Le procureur de Dunkerque vient par une décision exceptionnelle d'ordonner la suspension de l'exécution des écrous jusqu'au 5 septembre, à l'exception des peines d'emprisonnement pour les faits les plus graves (infractions à caractère sexuel, violences en récidive, etc.). Il évoque une situation de sur-occupation (137 détenus pour 105 places au 1er juillet) dans la maison d'arrêt, avec des matelas par terre, des problèmes d'hygiène, des risques de tensions et de violences accrus... L'OIP a également connaissance sur cet établissement de dortoirs de 16m2 où s'entassent 11 détenus pour 8 places théoriques.
La situation de Dunkerque n’a rien d’exceptionnel en cette période de record historique du nombre de personnes incarcérées. Le record du nombre de détenus a été atteint le mois dernier (64 971 détenus au 1er juin), il est de 64 726 au 1er juillet. 80% des maisons d’arrêt ou quartiers maison d’arrêt dépassent actuellement leur capacité d’accueil (100%). Certains établissements se situent même au-delà d’un taux d’occupation de 180%, telles les maisons d’arrêt de Longuenesse, de Laval, Tours, Orléans…
Cette situation apparaît comme la conséquence directe des instructions adressées par le gouvernement aux Parquets suite à l’affaire de Pornic de janvier dernier, afin qu’ils mettent à exécution l’ensemble des peines et mesures en attente. Réagissant dans la précipitation suite à un fait divers tragique, le gouvernement s’est une nouvelle fois peu soucié des conditions dans lesquelles ces peines seraient appliquées, avec des conséquences indignes pour les détenus et les personnels pénitentiaires.

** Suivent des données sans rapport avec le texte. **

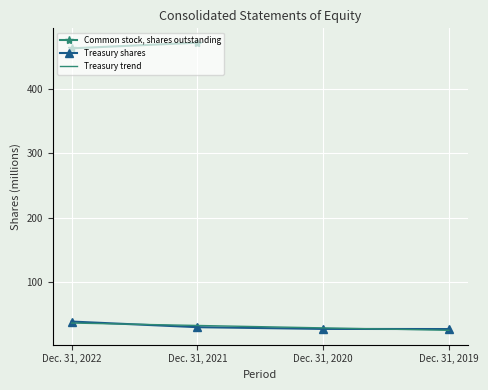

The chart shows a value of 26.4 at Dec. 31, 2019. True or false?

True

Les condamnations de l’Etat par les tribunaux administratifs pour des « conditions de détention n’assurant pas le respect de la dignité inhérente à la personne humaine » se multiplient, les dernières en date concernant les établissements de Nanterre et Bois d’Arcy, issus des programmes immobiliers des années 90. En juin 2010, le tribunal administratif avait déjà condamné l’Etat à verser des indemnités de 250 à 4000 euros à 38 personnes détenues ou anciennement détenues à la maison d’arrêt de Rouen.
Pour toute réaction, la Chancellerie demande aujourd’hui au procureur de Dunkerque de revenir sur ses instructions, maintenant sa préoccupation d’afficher un meilleur taux d’exécution des peines, au détriment de toute démarche de prévention de la récidive et de réinsertion et du respect de l’article 22 de la loi pénitentiaire adoptée fin 2009, selon lequel « l’administration pénitentiaire garantit à toute personne détenue le respect de sa dignité et de ses droits ».
Pour l’OIP, le procureur de Dunkerque s’inscrit dans son rôle de gardien des libertés individuelles lorsqu’il reporte l’exécution de certaines peines dans les conditions actuelles. L’association appelle l’ensemble des Parquets à suivre le même exemple, afin de mettre l’Etat face aux conséquences de sa politique pénale.